It is important to note that our experiments only measure how mutations affect HA-mediated cell entry, which may not fully capture all the ways that HA contributes to viral fitness. In particular, pseudotyped lentiviral particles are not identical in morphology to actual influenza virions, and HA can contribute to transmissibility and immune recognition in ways beyond its ability to mediate cell entry. Therefore, our findings should be interpreted specifically in terms of how mutations affect HA’s cell entry function, which is related to but not identical to its contributions to viral fitness.

Our results have implications for how large-scale sequence-function measurements can inform viral surveillance and vaccine immunogen design. One of the rationales for characterizing the effects of mutations to viral proteins is to provide information that can help interpret the consequences of changes that are observed during genomic surveillance of ongoing viral evolution. Indeed, this rationale is why we focused the new experimental work in this study on H7 HA, since that subtype is thought to pose a potential risk to humans⁶². But of course viruses themselves are always evolving, and so the protein sequence that is the subject of any particular experimental study is unlikely to be identical to that of future viruses of public-health interest. Our results underscore the limits to the extent that experimental measurements made in one genetic background can predict the impacts of mutations in another genetic background. Therefore, reliable prediction of mutation effects across an entire family of a highly diverged but structurally and functionally conserved protein such as HA cannot be achieved simply by large-scale experimental studies—although such studies can be highly predictive for closely related variants of a protein as might be found in the viral strains circulating in humans at any given time.

Methods

Code and data availability

The computer code for the deep mutational scanning of the H7 HA described in this manuscript is available on GitHub at https://github.com/dms-vep/Flu_H7_Anhui13_DMS and can be viewed interactively at https://dms-vep.org/Flu_H7_Anhui13_DMS/ via GitHub Pages. The quality filtered measurements of mutation effects on cell entry for the H7 HA are available in tabular format at https://github.com/dms-vep/Flu_H7_Anhui13_DMS/blob/main/results/summaries/entry_all_cells.csv.

A single CSV with the effects of mutations at each site on entry for the H7 HA measured in this study as well as the previously measured values for the H5 and H3 HAs^28,29 is at https://github.com/jbloomlab/ha-preference-shifts/blob/main/results/combined_effects/combined_mutation_effects.csv. The computer code for comparing mutation effects across H3, H5, and H7 HAs is on GitHub at https://github.com/jbloomlab/ha-preference-shifts and an interactive plot showing divergence in amino-acid preferences across the three HAs is at https://jbloomlab.github.io/ha-preference-shifts/htmls/combined_interactive_lineplots.html.

Biosafety

All experiments reported in this paper used lentiviral particles pseudotyped with HA and NA. These particles encode no viral genes other than HA and so are only able to undergo a single round of cell entry, meaning that they are not fully infectious viruses and so are not human pathogens.

- _EXTRACTED ENTRIES_:
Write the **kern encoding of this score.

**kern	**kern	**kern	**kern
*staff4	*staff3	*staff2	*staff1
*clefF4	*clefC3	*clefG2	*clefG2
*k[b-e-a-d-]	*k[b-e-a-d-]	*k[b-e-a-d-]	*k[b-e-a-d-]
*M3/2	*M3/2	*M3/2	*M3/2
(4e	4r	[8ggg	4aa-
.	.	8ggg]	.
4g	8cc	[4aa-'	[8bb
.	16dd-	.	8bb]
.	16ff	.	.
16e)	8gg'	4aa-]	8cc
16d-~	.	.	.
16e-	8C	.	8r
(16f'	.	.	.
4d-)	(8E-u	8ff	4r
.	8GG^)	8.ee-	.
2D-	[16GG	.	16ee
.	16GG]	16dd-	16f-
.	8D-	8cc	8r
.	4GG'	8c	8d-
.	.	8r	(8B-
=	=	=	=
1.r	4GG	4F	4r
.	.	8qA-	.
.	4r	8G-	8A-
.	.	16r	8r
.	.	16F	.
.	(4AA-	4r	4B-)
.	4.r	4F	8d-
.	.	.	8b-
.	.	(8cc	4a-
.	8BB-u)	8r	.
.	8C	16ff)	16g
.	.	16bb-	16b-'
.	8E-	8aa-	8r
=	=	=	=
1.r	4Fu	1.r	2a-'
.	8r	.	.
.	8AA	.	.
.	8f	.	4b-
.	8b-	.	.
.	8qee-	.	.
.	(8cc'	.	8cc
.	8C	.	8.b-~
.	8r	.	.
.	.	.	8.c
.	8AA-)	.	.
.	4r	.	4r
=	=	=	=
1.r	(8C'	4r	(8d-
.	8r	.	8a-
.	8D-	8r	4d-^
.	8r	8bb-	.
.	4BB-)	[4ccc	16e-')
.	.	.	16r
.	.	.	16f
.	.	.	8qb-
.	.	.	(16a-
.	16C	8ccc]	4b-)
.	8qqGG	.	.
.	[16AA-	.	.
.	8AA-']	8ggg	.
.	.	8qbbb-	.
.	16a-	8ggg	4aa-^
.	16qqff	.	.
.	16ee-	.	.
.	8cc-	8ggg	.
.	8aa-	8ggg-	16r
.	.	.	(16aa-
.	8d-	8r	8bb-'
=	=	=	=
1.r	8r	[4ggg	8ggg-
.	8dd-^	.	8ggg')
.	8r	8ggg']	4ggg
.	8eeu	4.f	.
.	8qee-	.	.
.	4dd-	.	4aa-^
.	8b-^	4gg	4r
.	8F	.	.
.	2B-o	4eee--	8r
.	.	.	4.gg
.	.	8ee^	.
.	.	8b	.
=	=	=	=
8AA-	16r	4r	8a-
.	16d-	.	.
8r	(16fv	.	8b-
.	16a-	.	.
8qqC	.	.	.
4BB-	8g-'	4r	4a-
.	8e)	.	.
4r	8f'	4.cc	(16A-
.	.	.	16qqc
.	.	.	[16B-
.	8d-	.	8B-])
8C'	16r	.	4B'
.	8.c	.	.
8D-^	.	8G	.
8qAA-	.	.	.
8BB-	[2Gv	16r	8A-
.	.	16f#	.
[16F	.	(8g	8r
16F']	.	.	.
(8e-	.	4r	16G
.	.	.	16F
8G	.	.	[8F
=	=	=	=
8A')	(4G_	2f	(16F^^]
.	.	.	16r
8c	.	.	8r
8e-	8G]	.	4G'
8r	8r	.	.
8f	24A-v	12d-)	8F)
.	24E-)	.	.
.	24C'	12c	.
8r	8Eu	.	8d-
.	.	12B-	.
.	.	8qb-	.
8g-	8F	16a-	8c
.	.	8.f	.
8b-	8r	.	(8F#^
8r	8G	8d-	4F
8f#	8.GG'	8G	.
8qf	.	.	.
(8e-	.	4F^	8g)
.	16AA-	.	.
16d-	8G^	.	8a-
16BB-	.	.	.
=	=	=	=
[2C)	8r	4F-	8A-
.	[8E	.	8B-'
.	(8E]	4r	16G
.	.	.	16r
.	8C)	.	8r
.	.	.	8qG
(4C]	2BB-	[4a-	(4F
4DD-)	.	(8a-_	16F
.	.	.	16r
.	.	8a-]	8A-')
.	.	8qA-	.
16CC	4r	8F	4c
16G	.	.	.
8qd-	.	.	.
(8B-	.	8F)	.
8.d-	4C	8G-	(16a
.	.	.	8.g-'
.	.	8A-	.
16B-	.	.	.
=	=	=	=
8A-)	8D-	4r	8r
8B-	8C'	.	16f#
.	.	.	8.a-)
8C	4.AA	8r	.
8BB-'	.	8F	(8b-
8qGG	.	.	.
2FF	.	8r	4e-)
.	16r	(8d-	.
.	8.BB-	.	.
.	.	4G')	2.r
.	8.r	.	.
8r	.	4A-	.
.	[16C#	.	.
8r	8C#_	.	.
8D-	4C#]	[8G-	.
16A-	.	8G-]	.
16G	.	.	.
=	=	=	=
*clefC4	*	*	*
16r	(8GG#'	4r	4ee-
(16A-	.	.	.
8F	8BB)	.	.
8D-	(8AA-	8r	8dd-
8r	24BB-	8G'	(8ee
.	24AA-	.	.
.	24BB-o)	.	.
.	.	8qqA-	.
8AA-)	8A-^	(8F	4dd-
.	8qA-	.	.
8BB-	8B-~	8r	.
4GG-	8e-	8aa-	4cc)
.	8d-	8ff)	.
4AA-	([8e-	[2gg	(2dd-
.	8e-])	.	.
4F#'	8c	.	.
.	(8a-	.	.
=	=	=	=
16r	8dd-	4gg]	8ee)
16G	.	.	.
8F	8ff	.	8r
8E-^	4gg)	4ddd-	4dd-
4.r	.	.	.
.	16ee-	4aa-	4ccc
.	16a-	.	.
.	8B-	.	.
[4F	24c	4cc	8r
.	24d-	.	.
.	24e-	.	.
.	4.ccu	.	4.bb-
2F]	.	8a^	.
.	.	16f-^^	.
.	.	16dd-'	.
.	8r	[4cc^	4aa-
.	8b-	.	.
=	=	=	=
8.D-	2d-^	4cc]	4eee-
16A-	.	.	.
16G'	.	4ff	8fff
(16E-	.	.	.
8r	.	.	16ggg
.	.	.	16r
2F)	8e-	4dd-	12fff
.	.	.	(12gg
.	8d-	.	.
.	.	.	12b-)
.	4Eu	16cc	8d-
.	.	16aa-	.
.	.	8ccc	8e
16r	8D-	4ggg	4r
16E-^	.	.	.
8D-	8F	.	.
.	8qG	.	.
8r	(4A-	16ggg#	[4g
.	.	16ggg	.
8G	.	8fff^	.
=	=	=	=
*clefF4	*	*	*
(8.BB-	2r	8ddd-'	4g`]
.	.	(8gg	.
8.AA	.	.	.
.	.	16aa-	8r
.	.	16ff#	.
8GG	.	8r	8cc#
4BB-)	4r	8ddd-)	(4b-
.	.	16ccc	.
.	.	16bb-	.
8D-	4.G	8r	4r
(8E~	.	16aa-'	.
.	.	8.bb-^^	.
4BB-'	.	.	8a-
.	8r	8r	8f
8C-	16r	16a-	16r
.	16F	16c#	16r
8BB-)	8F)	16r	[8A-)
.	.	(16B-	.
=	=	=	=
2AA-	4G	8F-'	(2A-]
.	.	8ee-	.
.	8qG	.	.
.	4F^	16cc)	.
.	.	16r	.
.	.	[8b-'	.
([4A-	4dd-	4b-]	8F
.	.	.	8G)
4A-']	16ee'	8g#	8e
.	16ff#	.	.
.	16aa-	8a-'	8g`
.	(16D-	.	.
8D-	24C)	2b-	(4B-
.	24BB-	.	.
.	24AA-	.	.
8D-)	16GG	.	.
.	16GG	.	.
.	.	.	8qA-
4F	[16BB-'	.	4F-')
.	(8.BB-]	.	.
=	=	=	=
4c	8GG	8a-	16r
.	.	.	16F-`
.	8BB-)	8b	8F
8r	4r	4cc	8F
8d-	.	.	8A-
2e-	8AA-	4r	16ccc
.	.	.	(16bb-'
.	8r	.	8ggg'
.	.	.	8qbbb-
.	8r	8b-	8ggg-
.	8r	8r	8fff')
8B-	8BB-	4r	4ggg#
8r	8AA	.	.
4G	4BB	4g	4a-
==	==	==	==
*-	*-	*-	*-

- _EXERCISE TASKS_:
A) From the text on HA mutation effects, reproduce the passage that begins at the words "All experiments reported" and stops after "not human pathogens.".
B) According to the text on HA mutation effects, what kind of particles did all the experiments use?
The records are not needed for this work.

- _RESULTS FOR EACH TASK_:
A)
All experiments reported in this paper used lentiviral particles pseudotyped with HA and NA. These particles encode no viral genes other than HA and so are only able to undergo a single round of cell entry, meaning that they are not fully infectious viruses and so are not human pathogens.

B) Lentiviral particles pseudotyped with HA and NA.